Hallo Eifel,
erst mal muss man ergründen worum es bei dem gezeigten „Aggressionsverhalten“ geht, was der Auslösereiz ist und ob man diesen nicht ggfls. einfach unterbinden kann.
Und dann genau eruieren:
Aggression zur eigenen Verteidigung also aus Angst?
Aggression zur „Machtprobe“?
Aggression als Gegenangriff?
Aggression zu Ressourcenverteidigung?
Das mit dem Bellen, wenn Du schimpfst ist normal.
Der Hund "brüllt" mit.
Du musst deine Souverränität durch deine Ruhe beweisen. Der Ranghöchste in einem Rudel ist nicht der stärkste, sondern der sicherste/ruhigste.

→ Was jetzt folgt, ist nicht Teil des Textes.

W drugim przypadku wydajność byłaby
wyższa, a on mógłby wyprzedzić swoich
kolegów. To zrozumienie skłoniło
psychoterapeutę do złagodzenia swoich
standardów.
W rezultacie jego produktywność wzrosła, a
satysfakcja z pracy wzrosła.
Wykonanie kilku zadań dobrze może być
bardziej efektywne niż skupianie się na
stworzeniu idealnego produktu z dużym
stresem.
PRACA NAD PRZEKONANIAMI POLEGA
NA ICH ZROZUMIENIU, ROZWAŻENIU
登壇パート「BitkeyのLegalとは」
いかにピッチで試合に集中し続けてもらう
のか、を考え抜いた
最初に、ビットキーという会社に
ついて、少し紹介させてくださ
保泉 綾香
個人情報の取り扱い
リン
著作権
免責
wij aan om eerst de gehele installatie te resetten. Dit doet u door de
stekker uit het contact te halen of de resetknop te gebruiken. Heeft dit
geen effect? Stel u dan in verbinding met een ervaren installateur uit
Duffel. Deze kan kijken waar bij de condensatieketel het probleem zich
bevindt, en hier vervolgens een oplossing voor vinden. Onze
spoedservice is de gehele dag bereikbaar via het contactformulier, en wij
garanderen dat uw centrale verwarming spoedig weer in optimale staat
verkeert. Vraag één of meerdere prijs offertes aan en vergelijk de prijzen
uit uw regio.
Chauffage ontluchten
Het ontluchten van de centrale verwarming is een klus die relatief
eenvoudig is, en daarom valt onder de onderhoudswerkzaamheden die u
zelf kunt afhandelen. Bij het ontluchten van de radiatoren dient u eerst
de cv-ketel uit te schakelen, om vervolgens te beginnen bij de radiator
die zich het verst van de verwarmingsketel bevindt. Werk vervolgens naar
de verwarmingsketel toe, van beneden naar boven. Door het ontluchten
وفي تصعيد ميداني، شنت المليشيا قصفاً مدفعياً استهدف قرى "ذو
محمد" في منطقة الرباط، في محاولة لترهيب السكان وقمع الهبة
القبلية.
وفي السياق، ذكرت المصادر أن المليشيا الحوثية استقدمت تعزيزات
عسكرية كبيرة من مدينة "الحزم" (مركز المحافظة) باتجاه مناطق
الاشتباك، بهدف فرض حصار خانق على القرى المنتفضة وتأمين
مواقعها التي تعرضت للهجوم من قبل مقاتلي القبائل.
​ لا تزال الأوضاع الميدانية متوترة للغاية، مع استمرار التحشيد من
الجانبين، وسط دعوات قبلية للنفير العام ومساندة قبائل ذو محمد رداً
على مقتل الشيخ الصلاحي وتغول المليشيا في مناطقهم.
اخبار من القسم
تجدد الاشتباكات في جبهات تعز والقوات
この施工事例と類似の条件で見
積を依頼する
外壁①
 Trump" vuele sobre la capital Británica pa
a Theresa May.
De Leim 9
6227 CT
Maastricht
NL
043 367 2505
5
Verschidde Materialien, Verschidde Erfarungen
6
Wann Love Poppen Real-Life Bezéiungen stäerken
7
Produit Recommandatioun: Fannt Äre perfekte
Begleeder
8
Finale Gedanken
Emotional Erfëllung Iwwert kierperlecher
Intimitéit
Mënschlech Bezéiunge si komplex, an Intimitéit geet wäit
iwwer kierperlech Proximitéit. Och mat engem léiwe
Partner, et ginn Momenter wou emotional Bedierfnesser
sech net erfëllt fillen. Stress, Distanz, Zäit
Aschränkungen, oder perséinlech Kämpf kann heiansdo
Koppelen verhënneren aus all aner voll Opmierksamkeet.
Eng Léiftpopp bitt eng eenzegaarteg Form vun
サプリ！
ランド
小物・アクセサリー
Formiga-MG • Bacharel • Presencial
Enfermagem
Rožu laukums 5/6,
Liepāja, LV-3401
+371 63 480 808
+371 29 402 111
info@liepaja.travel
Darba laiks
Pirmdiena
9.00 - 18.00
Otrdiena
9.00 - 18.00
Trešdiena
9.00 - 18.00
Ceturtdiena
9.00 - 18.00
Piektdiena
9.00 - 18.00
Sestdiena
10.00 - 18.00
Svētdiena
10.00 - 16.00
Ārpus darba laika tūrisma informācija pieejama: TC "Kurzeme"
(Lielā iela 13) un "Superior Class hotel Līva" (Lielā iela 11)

Bei wirklichen Rangordnungsproblemen zählt immer noch:
Keine erhöhte Position, sei es auf Sessel oder Couch.
Nicht den ganzen Tag einen gefüllten Napf herumstehen lassen. Sie bestimmen, ob und wann es Futter gibt. Sollte sich der Hund bereits dominant verhalten, Kommando geben und erst nach Ausführung füttern. Auch kleinere Portionen per Handfütterung zählen dazu. Aber stets mit Kommando.
Eventuell den Hund hungern lassen. (Freilebende Wölfe oder Dingos hungern oft 48 Stunden und mehr!) Er muss lernen, dass „Boss“ die Macht über den Nahrungsnachschub hat.
Nicht wahllos Hundespielzeug herumliegen lassen, sondern eines anbieten, nachdem der Hund ein Kommando ausgeführt hat.
Nicht auf Vorlieben und Abneigungen des Hundes eingehen.
Keine Zerrspiele. Das Selbstvertrauen darf nicht noch gestärkt werden.
Nicht streicheln, wenn der Hund dazu auffordert und stumpt! Er verlangt in dem Moment!
Beim Spaziergang nicht den Hund die Richtung bestimmen lassen.
Evtl. den Proteingehalt des Futters reduzieren. (Lt. verschiedener Studien fördern bzw. steigern zu hohe Eiweismengen die Aggression, Hyperaktivität, und Impulsivität).
D. h. vielleicht solltest du so langsam den Proteingehalt des Futters reduzieren.
Damit meine ich nun aber nicht, dass man Dominanzprobleme alleine damit löst, sondern eine Vielzahl an Faktoren berücksichtigt werden muss, dass bedeutet ich muss auf vielen Gebieten klarstellen, wer dass sagen hat. Dominaz bedeutet ja nichts anderes als sich durchzusetzen.
Nur ein Hund der genau weiss woran er ist, ist ein "glücklicher" Hund.
Es ist nicht leicht anhand deiner Schilderungen genau zu sagen, was das eigentliche Problem zwischen euch ist.
Du hast die Möglichkeiten der positiven Verstärkung der gewünschten Verhaltensweisen, ignorieren der unerwünschten, Motivation durch Stimme, Verbot durch ruhige, klare, präzise Ansagen. Beobachten der Signale des Hundes. usw.
Übe mit ihm spielerisch aber konsequent Unterordnung. Spielerisch schliesst Konsequenz ja nicht aus.